# WHAT THE TASK ASKS
Copy each line below as written, but skip the pictures.

Extracted page text data:
┏━━

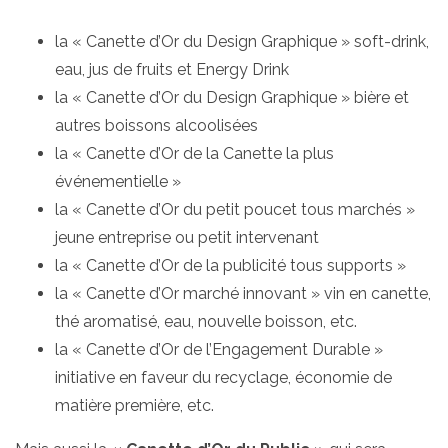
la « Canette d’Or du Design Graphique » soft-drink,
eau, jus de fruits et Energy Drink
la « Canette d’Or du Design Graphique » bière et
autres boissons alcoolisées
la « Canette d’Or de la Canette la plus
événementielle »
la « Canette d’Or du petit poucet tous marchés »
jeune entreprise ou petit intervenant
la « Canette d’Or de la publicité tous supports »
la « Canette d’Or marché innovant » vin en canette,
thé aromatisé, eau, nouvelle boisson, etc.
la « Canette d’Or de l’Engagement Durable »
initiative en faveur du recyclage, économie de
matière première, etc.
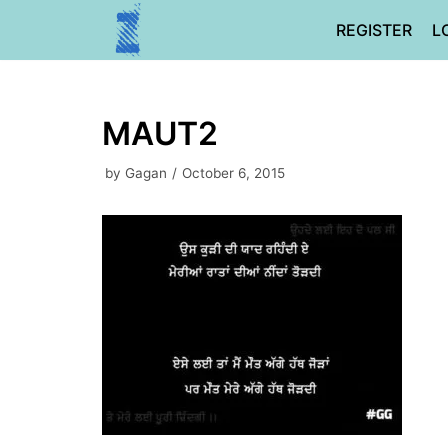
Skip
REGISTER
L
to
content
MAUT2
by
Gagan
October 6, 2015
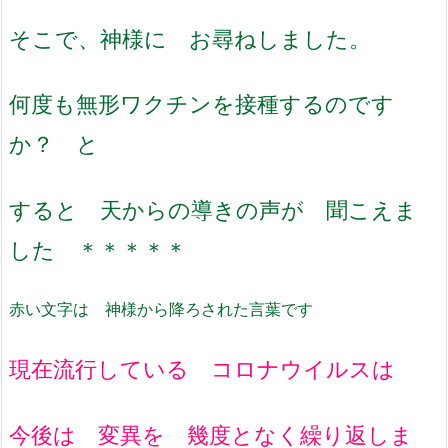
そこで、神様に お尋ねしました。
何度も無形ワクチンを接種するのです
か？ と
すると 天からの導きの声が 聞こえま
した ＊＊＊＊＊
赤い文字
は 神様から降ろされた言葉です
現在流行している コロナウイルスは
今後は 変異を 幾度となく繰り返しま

┗━━

# REPLY TO THE TASK
la « Canette d’Or du Design Graphique » soft-drink,
eau, jus de fruits et Energy Drink
la « Canette d’Or du Design Graphique » bière et
autres boissons alcoolisées
la « Canette d’Or de la Canette la plus
événementielle »
la « Canette d’Or du petit poucet tous marchés »
jeune entreprise ou petit intervenant
la « Canette d’Or de la publicité tous supports »
la « Canette d’Or marché innovant » vin en canette,
thé aromatisé, eau, nouvelle boisson, etc.
la « Canette d’Or de l’Engagement Durable »
initiative en faveur du recyclage, économie de
matière première, etc.
Skip
REGISTER
L
to
content
MAUT2
by
Gagan
October 6, 2015
そこで、神様に お尋ねしました。
何度も無形ワクチンを接種するのです
か？ と
すると 天からの導きの声が 聞こえま
した ＊＊＊＊＊
赤い文字
は 神様から降ろされた言葉です
現在流行している コロナウイルスは
今後は 変異を 幾度となく繰り返しま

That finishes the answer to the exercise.